In terms of numbers, this currently translates to an ambition to reach 50,000 restaurants by the end of 2027 —approximately 10,000 more than today. China is the key market for expansion. In addition to physical expansion, McDonald’s is investing in order automation, currently testing the ARCHY system—designed for automated order processing—at five U.S. locations.
It is interesting to note the focus on chicken and beverages as the categories with the greatest potential. In the chicken segment, McDonald’s has long been losing customers to specialty chains—a fact acknowledged by Kempczinski himself, who noted in an internal memo that “traditional competitors are refining their menus, and a new wave of specialists is redefining quality in the areas of chicken, beef, and beverages.”
Half a century is a strong argument
McDonald’s is not a stock for speculators. It’s a story of compound interest applied to dividends —the sooner you start reinvesting your dividend payments back into the stock, the more significant the effect will be in twenty years.
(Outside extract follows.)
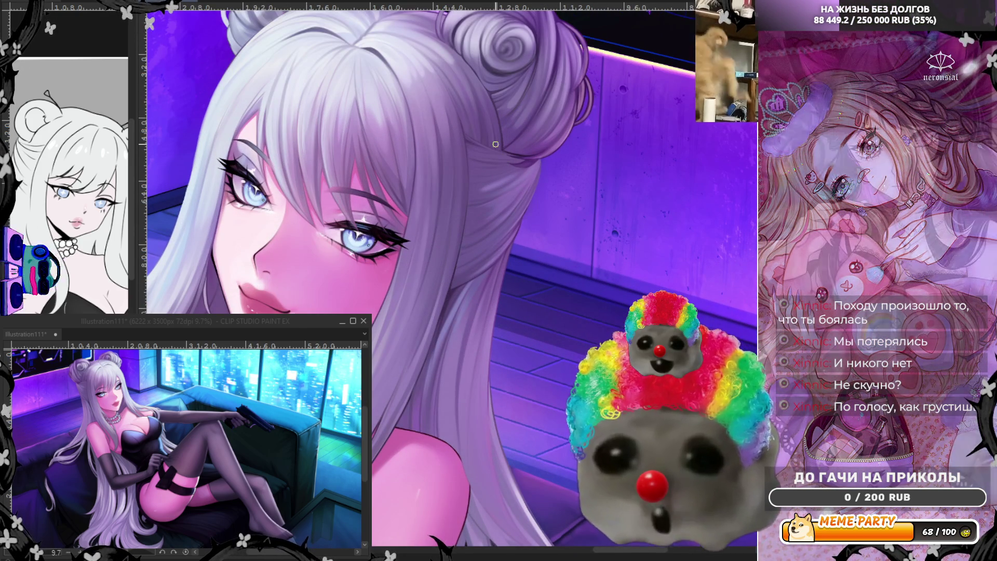
# Step: Zoom in tightly on the hair strands falling over her pale blue eye
pyautogui.scroll(1, 487, 111)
Current valuation— a P/E ratio around 22, a yield over 2.7%, and the stock at its annual low—looks reasonable on paper. Risks include pressure on consumers amid high prices, growing competition, and higher expansion costs. Financial details of the new NEXT strategy are still lacking.
But the basic equation is simple: 50 years of continuous dividend growth doesn’t happen by accident. It results from a combination of a recession-resistant franchise model, management discipline, and tangible assets in the form of real estate scattered across the globe. That is value that won’t expire—no matter what people eat over the next fifty years.